Haines Logo Text
Now Playing
June 14, 2019:

The Ruffian on the Stair reviewed by Rob Stevens

Joe Orton’s rarely staged BBC radio play, The Ruffian on the Stair, is being given the royal treatment by Hicks Street Productions at the Hollywood Fringe Festival. Brian Foyster’s set design is one of the most elaborate you will see in a Fringe show and perfectly sets the scene for the action that takes place in a London bedsit circa 1964. The one-hour dramedy is typically Ortonian in its working class characters and milieu. The bedsit is shared by Mike (Foyster), who claims to be an ex-boxer from Ireland now living on the dole, and Joyce (Sile Bermingham), a former prostitute who plied her trade under various aliases before settling down with Mike. As the action starts, Joyce reminds Mike it’s their second anniversary as a couple. He doesn’t seem to care one way or another and is soon off to a meeting in a public restroom about a possible job.

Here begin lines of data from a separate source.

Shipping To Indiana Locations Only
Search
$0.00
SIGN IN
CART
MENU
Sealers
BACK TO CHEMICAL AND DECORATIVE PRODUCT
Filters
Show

An article Joyce reads in the paper about a tattooed young man who was run down by a white van distresses Mike just a bit. After he leaves, Wilson (Reed Michael Campbell) shows up at Joyce’s door looking for a room to rent. Even though Joyce thinks he made a mistake, she finally admits Wilson to the apartment and even serves him some tea. We discover it was Wilson’s older brother Frank, with whom he shared an incestuous relationship, who was run down by a van, a van that might belong to Mike. Wilson doesn’t really want revenge; he just wants to join his brother in the grave and has his last will state that. Wilson terrifies Joyce but when she relates her terror to Mike, he seems unfazed by it. When Wilson returns, he charms Mike by claiming to be an Irish Catholic, just like Mike. There is sexual tension as well as a whiff of violence in the air as the threesome interact. Even goldfish aren’t safe in this toxic atmosphere.

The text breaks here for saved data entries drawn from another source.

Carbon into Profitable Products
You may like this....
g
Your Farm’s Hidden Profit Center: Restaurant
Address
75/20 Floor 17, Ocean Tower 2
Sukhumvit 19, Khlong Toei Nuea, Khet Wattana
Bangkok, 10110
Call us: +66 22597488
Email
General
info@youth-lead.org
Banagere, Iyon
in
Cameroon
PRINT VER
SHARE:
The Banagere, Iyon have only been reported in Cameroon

Ruffian has a lot in common with Orton’s first full-length play, Entertaining Mr. Sloane, which premiered on stage a few months before Ruffian first aired on BBC radio. The working class characters, the sexually ambidextrous young man—in Sloane he seduces a brother and sister, in Ruffian he uses his charm on a couple living as husband and wife. Orton, always the rascal rebel, rants and raves against British society, the Catholic Church and morality and sexual roles in general. Mark Kemble has deftly directed his trio of actors and the result is a laugh-filled, gasp-inducing romp. Foyster perfectly executes the seemingly distracted Mike while Bermingham inhabits Joyce with all femininity and motherly love an aging prostitute can muster. Campbell imbues Wilson with fresh, young exuberance and sexual energy. The three play off each other like careening billiard balls. Don’t miss this chance to see a rarely produced gem by the master theatrical anarchist, Joe Orton. I sat next to two young men who had never experienced Orton before and were now intrigued and eager to see more.